A novel cyber-attack method dubbed ConfusedPilot, which targets Retrieval-Augmented Generation (RAG) based AI systems like Microsoft 365 Copilot, has been identified by researchers at the University of Texas at Austin's SPARK Lab.
The team, led by Professor Mohit Tiwari, CEO of Symmetry Systems, uncovered how attackers could manipulate AI-generated responses by introducing malicious content into documents the AI references.
This could lead to misinformation and flawed decision-making across organizations.
With 65% of Fortune 500 companies adopting or planning to implement RAG-based systems, the potential for widespread disruption is significant.
The ConfusedPilot attack method requires only basic access to a target's environment and can persist even after the malicious content is removed.
The researchers also showed that the attack could bypass existing AI security measures, raising concerns across industries.
How ConfusedPilot Works
- Data Environment Poisoning: An attacker adds specially crafted content to documents indexed by the AI system
- Document Retrieval: When a query is made, the AI references the tainted document
- AI Misinterpretation: The AI uses the malicious content as instructions, potentially disregarding legitimate information, generating misinformation or falsely attributing its response to credible sources
- Persistence: Even after removing the malicious document, the corrupted information may linger in the system
The attack is especially concerning for large enterprises using RAG-based AI systems, which often rely on multiple user data sources.

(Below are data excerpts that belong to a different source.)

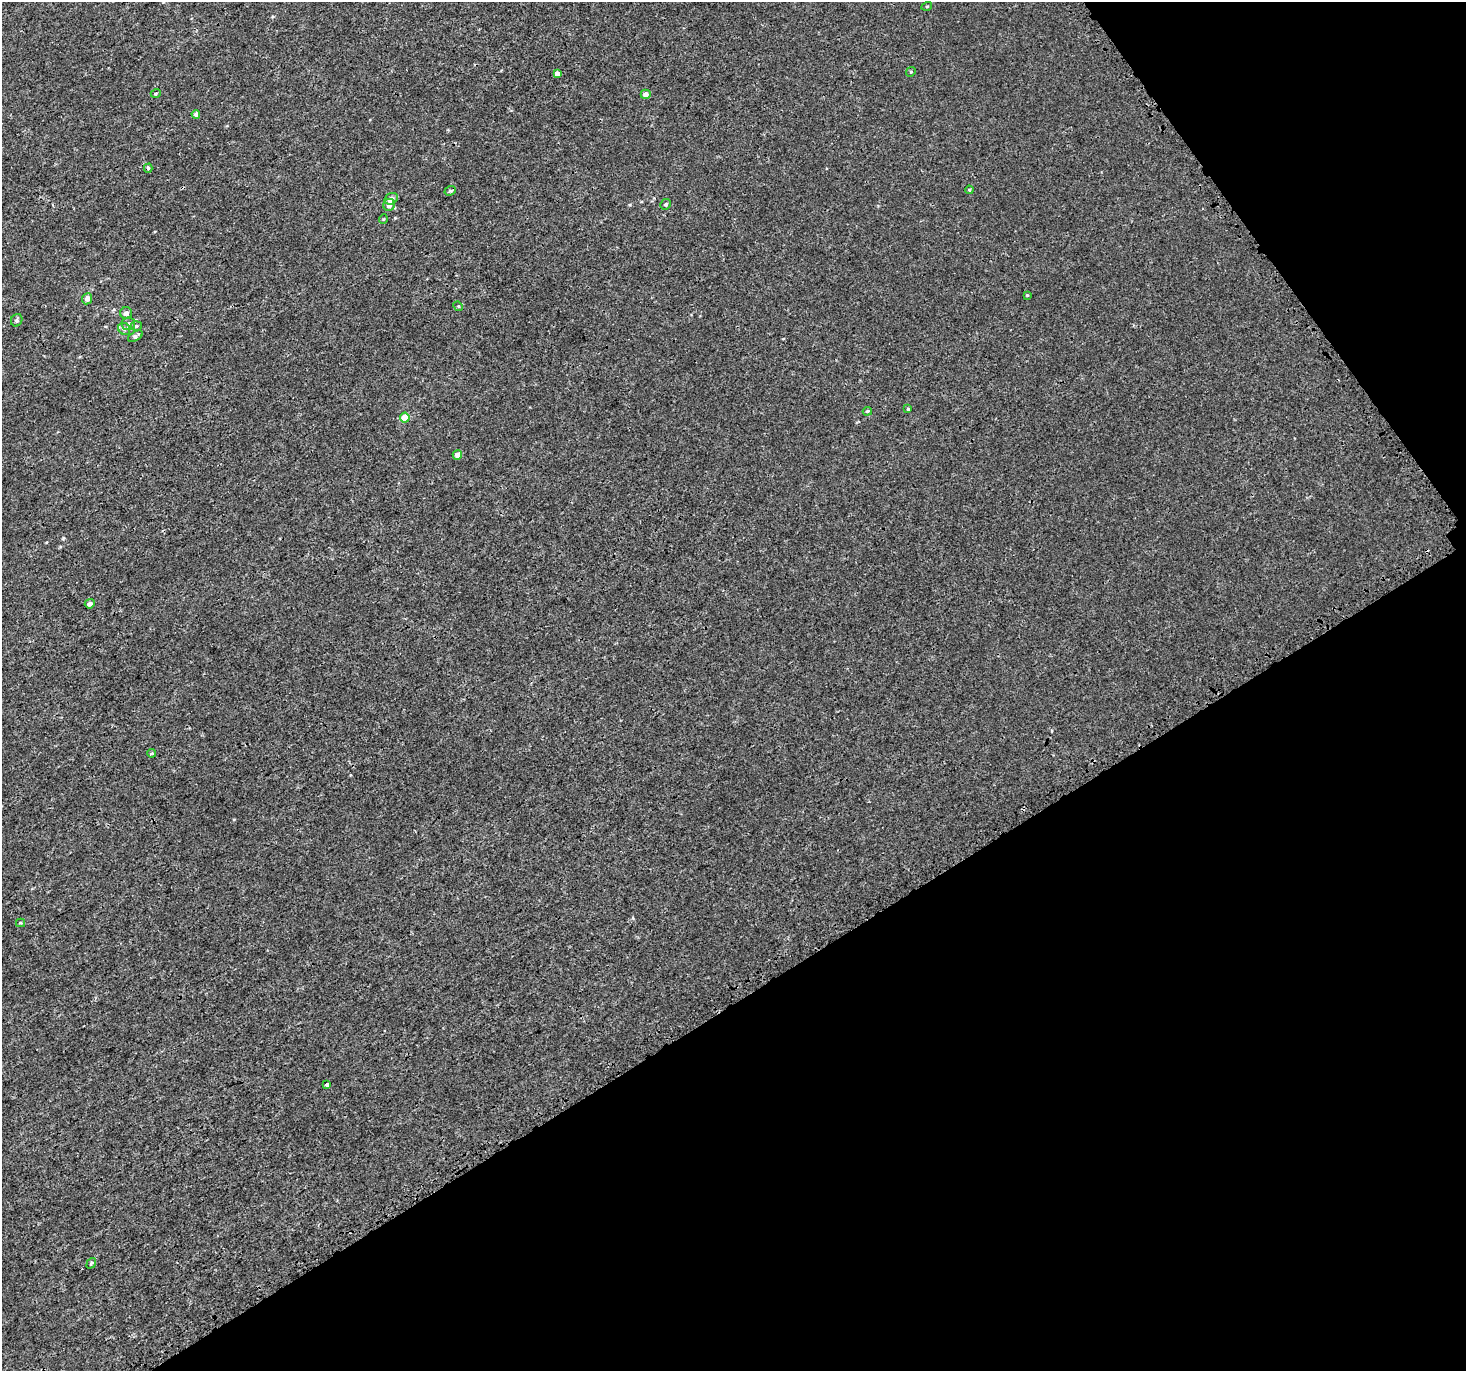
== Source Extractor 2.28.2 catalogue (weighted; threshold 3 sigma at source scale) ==
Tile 12 of 4 x 4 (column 4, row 3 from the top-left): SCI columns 4545-6008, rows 1606-2974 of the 6079 x 5979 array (HDU 1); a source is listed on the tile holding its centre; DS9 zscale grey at full resolution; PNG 1468 x 1373 px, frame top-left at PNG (2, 2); each listed source drawn as its Kron ellipse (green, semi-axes under 4 px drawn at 4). Shown black and unused: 32% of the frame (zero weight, under 3 of 4 exposures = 5% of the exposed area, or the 3 px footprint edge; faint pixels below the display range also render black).
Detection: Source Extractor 2.28.2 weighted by HDU 2 'WHT'; one run over the whole footprint, this tile lists its part. Background 3.67e-04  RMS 0.0013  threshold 0.00591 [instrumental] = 3 sigma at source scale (4.5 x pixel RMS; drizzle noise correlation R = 1.50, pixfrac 1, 0.0396/0.0396 arcsec/px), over >= 5 px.
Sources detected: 33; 2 cosmic-ray / hot-pixel residue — neither listed nor drawn; the other 31 listed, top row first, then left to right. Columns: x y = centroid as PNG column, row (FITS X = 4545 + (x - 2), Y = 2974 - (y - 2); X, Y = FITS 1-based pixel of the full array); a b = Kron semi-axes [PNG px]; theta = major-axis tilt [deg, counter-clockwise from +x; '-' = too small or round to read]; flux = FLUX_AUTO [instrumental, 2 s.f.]
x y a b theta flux
927 6 5 3 - 0.12
911 72 5 4 - 0.15
557 74 4 3 - 1.2
156 93 5 3 - 0.11
646 94 5 4 - 0.64
196 114 4 4 - 0.47
148 168 4 4 - 0.18
969 190 4 4 - 0.15
450 191 6 4 19 0.26
391 199 7 5 31 0.66
666 204 5 5 - 0.23
389 205 6 5 - 0.86
383 219 5 3 - 0.097
1027 295 4 3 - 0.12
87 299 5 5 - 0.55
458 306 5 4 - 0.12
126 313 6 6 - 0.43
17 320 6 5 - 0.28
129 324 6 6 - 0.4
136 326 5 5 - 0.24
124 329 6 5 - 0.29
135 336 8 4 31 0.32
908 409 3 3 - 0.13
867 411 5 3 - 0.16
405 418 5 5 - 2.6
457 455 5 4 - 0.88
90 604 5 4 - 0.46
152 753 4 3 - 0.15
21 923 4 4 - 0.14
327 1085 3 3 - 0.73
91 1263 6 3 53 0.18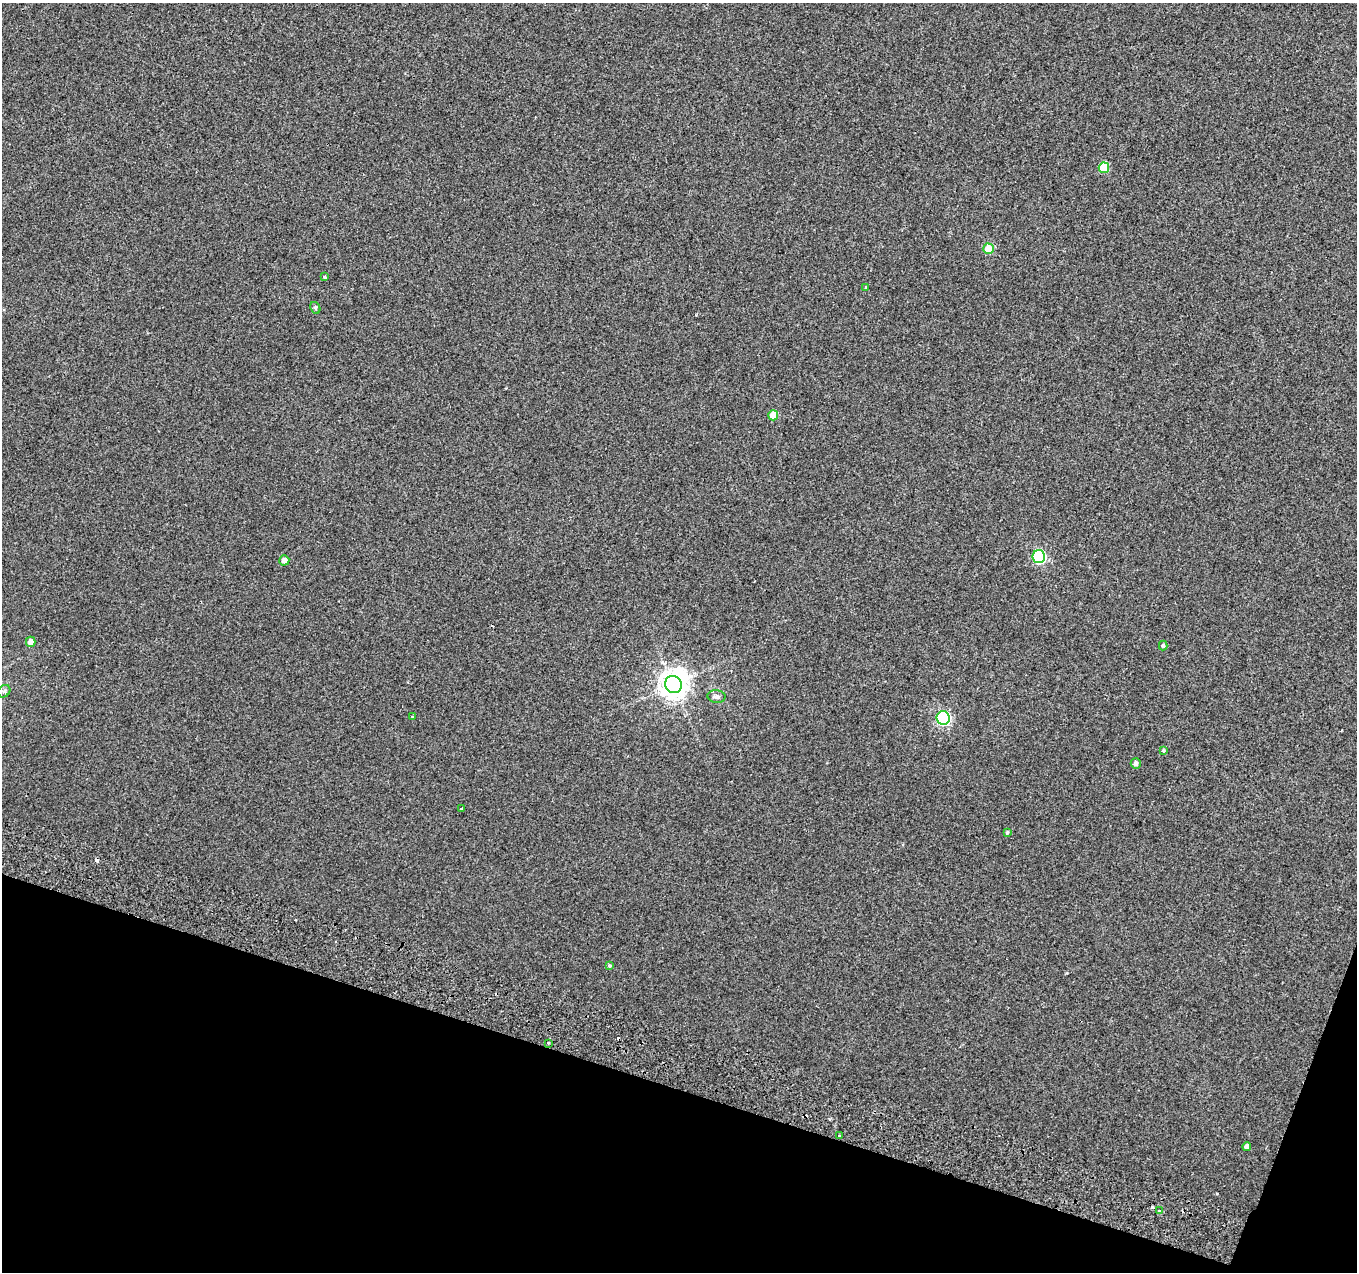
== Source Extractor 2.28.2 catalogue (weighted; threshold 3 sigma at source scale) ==
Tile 15 of 4 x 4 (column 3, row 4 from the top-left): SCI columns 2730-4084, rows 272-1541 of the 5469 x 5685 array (HDU 1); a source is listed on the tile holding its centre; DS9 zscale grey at full resolution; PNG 1359 x 1274 px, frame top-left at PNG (2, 3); each listed source drawn as its Kron ellipse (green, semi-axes under 4 px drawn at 4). Shown black and unused: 16% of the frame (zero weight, under 2 of 3 exposures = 3% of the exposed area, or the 3 px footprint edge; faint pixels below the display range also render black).
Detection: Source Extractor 2.28.2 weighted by HDU 2 'WHT'; one run over the whole footprint, this tile lists its part. Background 0.00285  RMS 0.0046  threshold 0.0208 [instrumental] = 3 sigma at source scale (4.5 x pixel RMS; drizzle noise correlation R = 1.50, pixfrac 1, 0.0396/0.0396 arcsec/px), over >= 5 px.
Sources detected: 30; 1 inside a brighter object's white glare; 5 cosmic-ray / hot-pixel residue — neither listed nor drawn; the other 24 listed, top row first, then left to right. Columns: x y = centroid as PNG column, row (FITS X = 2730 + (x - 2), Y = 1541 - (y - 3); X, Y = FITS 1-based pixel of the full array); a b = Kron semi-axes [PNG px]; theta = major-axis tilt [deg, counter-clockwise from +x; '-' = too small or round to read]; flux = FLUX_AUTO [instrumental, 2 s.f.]
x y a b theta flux
1104 168 5 5 - 17
988 249 5 5 - 12
325 277 4 4 - 0.77
866 287 4 3 - 0.55
315 308 6 4 -61 0.66
773 415 5 5 - 8.8
1039 557 6 6 - 59
284 560 5 5 - 2.2
31 642 5 5 - 2.8
1163 645 5 4 - 0.84
673 684 9 8 - 510
4 691 7 5 46 1
716 696 9 6 -10 1.4
412 717 3 2 - 0.5
943 718 7 6 - 82
1163 751 4 4 - 0.41
1136 763 5 5 - 1.4
461 809 3 3 - 0.54
1007 832 4 3 - 0.62
609 965 4 3 - 0.65
548 1043 3 3 - 0.39
840 1136 4 3 - 1.7
1247 1147 4 4 - 1.6
1159 1211 3 3 - 0.84
Overlapping masked pixels (flux is a lower limit): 1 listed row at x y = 840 1136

This increases the risk of attack since the AI can be manipulated using seemingly innocuous documents added by insiders or external partners.
"One of the biggest risks to business leaders is making decisions based on inaccurate, draft or incomplete data, which can lead to missed opportunities, lost revenue and reputational damage," explained Stephen Kowski, field CTO at SlashNext.
"The ConfusedPilot attack highlights this risk by demonstrating how RAG systems can be manipulated by malicious or misleading content in documents not originally presented to the RAG system, causing AI-generated responses to be compromised."
Read more on enterprise AI security: Tech Professionals Highlight Critical AI Security Skills Gap
Mitigation Strategies
To defend against ConfusedPilot, the researchers recommend:
- Data Access Controls: Limiting who can upload or modify documents referenced by AI systems
- Data Audits: Regular checks to ensure the integrity of stored data
- Data Segmentation: Isolating sensitive information to prevent the spread of compromised data
- AI Security Tools: Using tools that monitor AI outputs for anomalies
- Human Oversight: Ensuring human review of AI-generated content before making critical decisions
"To successfully integrate AI-enabled security tools and automation, organizations should start by evaluating the effectiveness of these tools in their specific contexts," explained Amit Zimerman, co-founder and chief product officer at Oasis Security.
"Rather than being influenced by marketing claims, teams need to test tools against real-world data to ensure they provide actionable insights and surface previously unseen threats."